The ungaikyō in Gazu Hyakki Tsurezure Bukuro is noted to be an original creation of Sekien Toriyama based on the shomakyo, and the accompanying picture shows it to be a mirror with a monstrous and mysterious face floating on it, as can be seen in the figure.

==Modern commentary==
Books on yōkai since the Heisei era (post-1988) (Note: This is somewhat of a technicality. Because the mirror appears in Sekien's book on "haunted vessels", the ungaikyō was already considered as such back then. But it is difficult to find the term tsukumogami applied before the Heisei era.) describe the ungaikyō explicitly as a tsukumogami (an age-old vessel turned yōkai, where tsuku denotes demonic possession). According to some, the ungaikyōs face reflects the face of the yōkai that possessed it. Another scenario is that whichever yōkai reflected in the shōmakyō will gain control of the mirror and manipulate it.

One linguistic conjecture is that the name “ungaikyō” had been a pun played on Sengaikyō, the Japanese pronunciation of the Chinese geography treatise Shanhai jing (Classic of Mountains and Seas), which describes a number of yōkai.
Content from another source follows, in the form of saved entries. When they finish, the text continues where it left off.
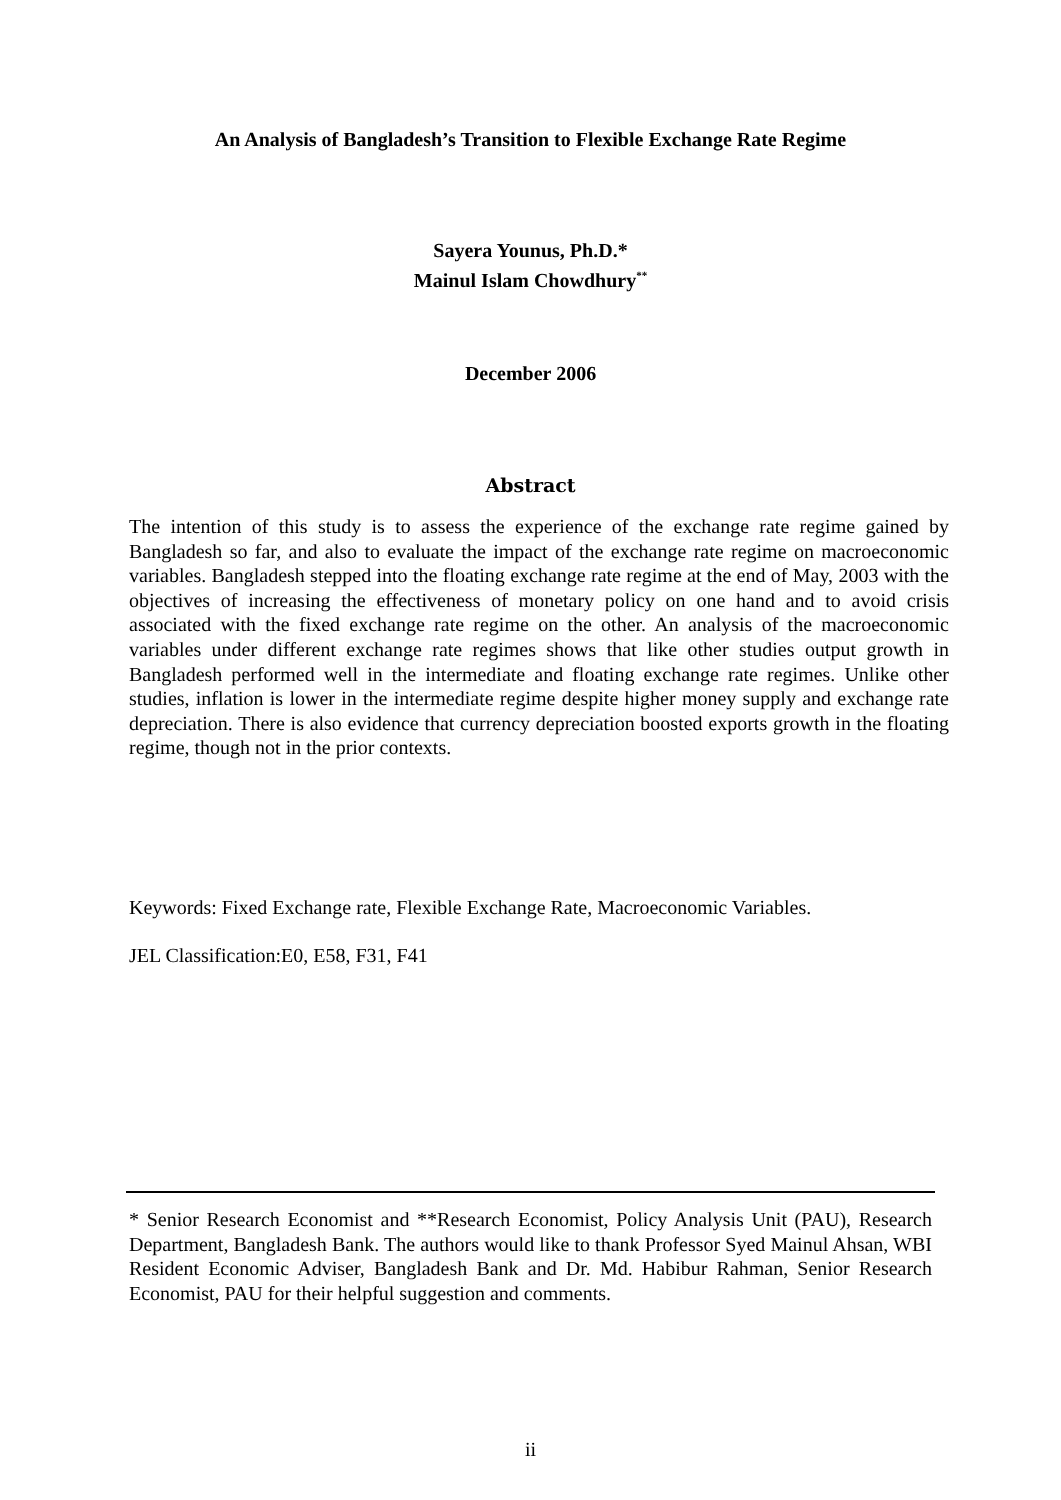An Analysis of Bangladesh’s Transition to Flexible Exchange Rate Regime
Sayera Younus, Ph.D.*
Mainul Islam Chowdhury<sup>**</sup>
December 2006
Abstract
The intention of this study is to assess the experience of the exchange rate regime gained by Bangladesh so far, and also to evaluate the impact of the exchange rate regime on macroeconomic variables. Bangladesh stepped into the floating exchange rate regime at the end of May, 2003 with the objectives of increasing the effectiveness of monetary policy on one hand and to avoid crisis associated with the fixed exchange rate regime on the other. An analysis of the macroeconomic variables under different exchange rate regimes shows that like other studies output growth in Bangladesh performed well in the intermediate and floating exchange rate regimes. Unlike other studies, inflation is lower in the intermediate regime despite higher money supply and exchange rate depreciation. There is also evidence that currency depreciation boosted exports growth in the floating regime, though not in the prior contexts.
Keywords: Fixed Exchange rate, Flexible Exchange Rate, Macroeconomic Variables.
JEL Classification:E0, E58, F31, F41
* Senior Research Economist and **Research Economist, Policy Analysis Unit (PAU), Research Department, Bangladesh Bank. The authors would like to thank Professor Syed Mainul Ahsan, WBI Resident Economic Adviser, Bangladesh Bank and Dr. Md. Habibur Rahman, Senior Research Economist, PAU for their helpful suggestion and comments.
ii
The possessed mirror manifests such characteristics as manipulating people's reflections to resemble what they prefer, transforming any human who looks into the ungaikyō into a monstrous version of themselves as the reflection shown, or (for a human to use) to trap spirits in them.

==The mirror monster==
In a book written by yōkai manga artist Shigeru Mizuki, there is a legend that on the fifteenth night of the eighth month (Hazuki) of the lunar calendar, if one fills a quartz tray with water under the moonlight, and use that water to trace an image of a yōkai on the mirror, that yōkai will then dwell inside the mirror.

==In popular culture==
The ungaikyō in the 1968 film Yokai Monsters: Spook Warfare (Daiei Film) is designed as a yōkai in the shape of a raccoon dog. In the film, it has the ability to inhale and puff out its belly into a sort of giant TV screen, then display scenes from various places.

It is pointed out that many yōkai illustrated books for children since the Shōwa era (1926–1989) often ascribes a raccoon dog-like appearance to the ungaikyō and gives it the ability to show images on its pot belly due to the influence of the aforementioned film.